EXERCISE TASKS:
1/ Reproduce the passage from the review of Taubes' book, starting with "It’s so interesting" and going on through "sugars and carbohydrates.".
2/ Write what follows the last sentence of the review of Taubes' research on fat and carbohydrates.

DOCUMENT PASSAGE:
It’s so interesting that many of the studies, if properly interpreted, provide very different conclusions than the ones the authors of them – and the policy wonks who reference them – concluded. That then leads to a whole lot of confirmation bias – people looking for support for answers they already have decided are correct and only conducting studies or referencing studies that support the answers they want. So you get one study that claims that fat is bad (but doesn’t actually properly measure that); common sense says well, people who are fat have a lot of fat, so duh, eat less fat to have less fat, and the wheels are set in motion. But what Taubes’ meta-research shows is that it is not fat that makes people fat and keeps people from a lower weight, but simple sugars and carbohydrates.
That’s right – the data (annoyingly) seems to overwhelmingly support the ideas that those obnoxious Atkins / South Beach / no carb diet books promote. Sort of, although not necessarily for the reasons those book site. Taubes’ understanding of the research out there suggests that what matters is not necessarily the amount of energy we consume (via food) but the type we consume that impacts the energy that is available to us, and the consumption of carbohydrates (think flour and potatoes, not the kind found in veggies and fruits) hinders the ability to make use of the energy we already have stored in our body, while also adding to those stores and increasing our fat. The book goes into a lot of detail and is very dense, so it’s hard to synthesize it down to this review (he’s apparently followed this book up with a book targeted more at the average reader, not science readers). But I am going to say that the argument he makes was really convincing to me. There’s so much more to say, but this review is already silly long, so if you’re interested (or screaming NO YOU’RE WRONG while reading this), then pick up the book.

DATASET EXTRACT:
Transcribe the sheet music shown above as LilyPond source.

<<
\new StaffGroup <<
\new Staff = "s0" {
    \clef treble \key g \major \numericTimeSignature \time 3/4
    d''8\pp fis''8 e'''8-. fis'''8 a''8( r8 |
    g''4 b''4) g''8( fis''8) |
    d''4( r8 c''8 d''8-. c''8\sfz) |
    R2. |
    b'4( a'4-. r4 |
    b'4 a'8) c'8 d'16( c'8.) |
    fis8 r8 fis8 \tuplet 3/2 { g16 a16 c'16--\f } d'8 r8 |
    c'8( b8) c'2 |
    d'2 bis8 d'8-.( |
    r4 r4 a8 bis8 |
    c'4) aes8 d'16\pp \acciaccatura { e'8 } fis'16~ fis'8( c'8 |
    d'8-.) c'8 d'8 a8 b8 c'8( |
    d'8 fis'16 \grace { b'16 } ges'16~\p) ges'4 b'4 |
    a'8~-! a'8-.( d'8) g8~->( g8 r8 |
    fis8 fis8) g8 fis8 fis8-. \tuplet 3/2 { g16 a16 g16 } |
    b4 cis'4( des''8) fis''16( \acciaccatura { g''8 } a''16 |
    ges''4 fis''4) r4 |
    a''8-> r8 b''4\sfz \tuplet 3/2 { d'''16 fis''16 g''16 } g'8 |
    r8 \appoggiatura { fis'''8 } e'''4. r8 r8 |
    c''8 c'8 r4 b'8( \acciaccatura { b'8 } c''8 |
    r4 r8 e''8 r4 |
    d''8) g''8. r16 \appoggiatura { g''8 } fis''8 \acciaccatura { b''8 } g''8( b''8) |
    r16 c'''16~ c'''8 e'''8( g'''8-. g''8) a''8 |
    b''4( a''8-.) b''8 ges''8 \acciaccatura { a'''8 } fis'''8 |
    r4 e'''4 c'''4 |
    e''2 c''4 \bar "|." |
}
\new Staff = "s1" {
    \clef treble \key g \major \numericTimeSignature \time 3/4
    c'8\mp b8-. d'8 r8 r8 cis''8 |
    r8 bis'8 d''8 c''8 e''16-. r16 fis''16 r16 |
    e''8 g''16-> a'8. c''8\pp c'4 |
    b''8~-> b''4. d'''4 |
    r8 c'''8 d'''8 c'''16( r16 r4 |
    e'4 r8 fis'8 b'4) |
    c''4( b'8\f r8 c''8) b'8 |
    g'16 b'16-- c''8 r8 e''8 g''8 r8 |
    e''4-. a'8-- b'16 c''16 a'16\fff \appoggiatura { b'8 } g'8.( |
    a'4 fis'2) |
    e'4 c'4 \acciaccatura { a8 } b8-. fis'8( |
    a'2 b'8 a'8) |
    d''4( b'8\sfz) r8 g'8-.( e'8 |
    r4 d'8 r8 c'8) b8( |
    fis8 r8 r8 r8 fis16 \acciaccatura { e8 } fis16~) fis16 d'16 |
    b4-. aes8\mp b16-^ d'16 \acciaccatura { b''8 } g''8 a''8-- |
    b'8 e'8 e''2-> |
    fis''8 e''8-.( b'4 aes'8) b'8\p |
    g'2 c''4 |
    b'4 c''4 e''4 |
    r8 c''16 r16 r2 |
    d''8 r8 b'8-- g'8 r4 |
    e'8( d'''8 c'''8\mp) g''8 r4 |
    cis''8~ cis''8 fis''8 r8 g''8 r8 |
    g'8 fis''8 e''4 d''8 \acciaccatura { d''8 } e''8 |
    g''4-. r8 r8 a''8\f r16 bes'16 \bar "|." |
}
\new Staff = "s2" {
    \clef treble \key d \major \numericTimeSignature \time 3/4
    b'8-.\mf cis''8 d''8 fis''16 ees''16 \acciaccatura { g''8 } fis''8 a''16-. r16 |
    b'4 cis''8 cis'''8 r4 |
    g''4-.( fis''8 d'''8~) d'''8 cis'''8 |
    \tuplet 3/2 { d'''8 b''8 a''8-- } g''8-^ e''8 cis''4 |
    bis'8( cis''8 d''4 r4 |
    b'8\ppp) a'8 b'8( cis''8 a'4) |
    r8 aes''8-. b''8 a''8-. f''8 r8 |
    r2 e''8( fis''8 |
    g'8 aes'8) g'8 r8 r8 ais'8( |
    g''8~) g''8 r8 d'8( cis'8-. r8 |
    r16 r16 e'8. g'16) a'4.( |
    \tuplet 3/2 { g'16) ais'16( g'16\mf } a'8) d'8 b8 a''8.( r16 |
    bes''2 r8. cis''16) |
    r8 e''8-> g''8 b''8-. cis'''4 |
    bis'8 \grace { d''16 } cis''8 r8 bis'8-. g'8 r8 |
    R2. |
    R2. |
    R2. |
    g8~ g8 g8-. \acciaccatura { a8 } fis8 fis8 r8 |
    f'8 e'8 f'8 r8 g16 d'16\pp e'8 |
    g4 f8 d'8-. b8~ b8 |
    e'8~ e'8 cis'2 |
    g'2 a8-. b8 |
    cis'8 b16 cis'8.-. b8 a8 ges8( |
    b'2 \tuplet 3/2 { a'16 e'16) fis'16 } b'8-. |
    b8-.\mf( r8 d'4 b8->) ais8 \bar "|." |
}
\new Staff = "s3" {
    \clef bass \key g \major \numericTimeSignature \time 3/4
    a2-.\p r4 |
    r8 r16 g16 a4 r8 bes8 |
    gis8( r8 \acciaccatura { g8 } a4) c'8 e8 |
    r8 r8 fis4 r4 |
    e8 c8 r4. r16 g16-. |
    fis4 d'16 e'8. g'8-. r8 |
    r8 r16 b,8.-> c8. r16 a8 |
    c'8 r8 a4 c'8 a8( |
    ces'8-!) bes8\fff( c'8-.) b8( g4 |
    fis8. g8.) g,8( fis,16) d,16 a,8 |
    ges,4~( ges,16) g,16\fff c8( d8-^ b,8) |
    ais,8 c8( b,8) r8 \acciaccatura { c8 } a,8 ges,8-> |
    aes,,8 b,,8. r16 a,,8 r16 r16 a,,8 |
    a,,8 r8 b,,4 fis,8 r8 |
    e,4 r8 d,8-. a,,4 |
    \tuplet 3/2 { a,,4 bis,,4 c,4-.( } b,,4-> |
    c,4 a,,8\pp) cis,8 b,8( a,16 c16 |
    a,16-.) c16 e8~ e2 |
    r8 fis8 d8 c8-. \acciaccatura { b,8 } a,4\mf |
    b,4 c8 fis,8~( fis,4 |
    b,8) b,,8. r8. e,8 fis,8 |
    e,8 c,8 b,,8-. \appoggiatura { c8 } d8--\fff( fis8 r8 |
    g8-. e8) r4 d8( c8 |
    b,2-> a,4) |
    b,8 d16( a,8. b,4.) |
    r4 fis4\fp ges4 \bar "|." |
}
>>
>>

LIST OF ANSWERS:
1/
It’s so interesting that many of the studies, if properly interpreted, provide very different conclusions than the ones the authors of them – and the policy wonks who reference them – concluded. That then leads to a whole lot of confirmation bias – people looking for support for answers they already have decided are correct and only conducting studies or referencing studies that support the answers they want. So you get one study that claims that fat is bad (but doesn’t actually properly measure that); common sense says well, people who are fat have a lot of fat, so duh, eat less fat to have less fat, and the wheels are set in motion. But what Taubes’ meta-research shows is that it is not fat that makes people fat and keeps people from a lower weight, but simple sugars and carbohydrates.

2/
As I said, this is NOT a diet book; however, the epilogue does offer his thoughts on what he thinks his meta-research has shown and what that means for people who want to maintain certain weight levels and stave off some diseases (the section on sugar and diseases is enough for me to seriously contemplate giving up added sugar completely), but he points out that there is so much more research that should be done and IS NOT being done because society assumes it already gets it. It’s sort of like the drunk who drops her keys and then only looks for them under where the streetlight is shining; it’s the easiest place to look, but that doesn’t mean the keys are there, and she’s likely going to miss them if the light is only shining on a small bit of street. We seem so focused on the ‘conventional wisdom’ (and so few of us have really read the studies) but that wisdom seems to have really not worked for so many people, so perhaps it’s time to focus more on what we haven’t yet tested.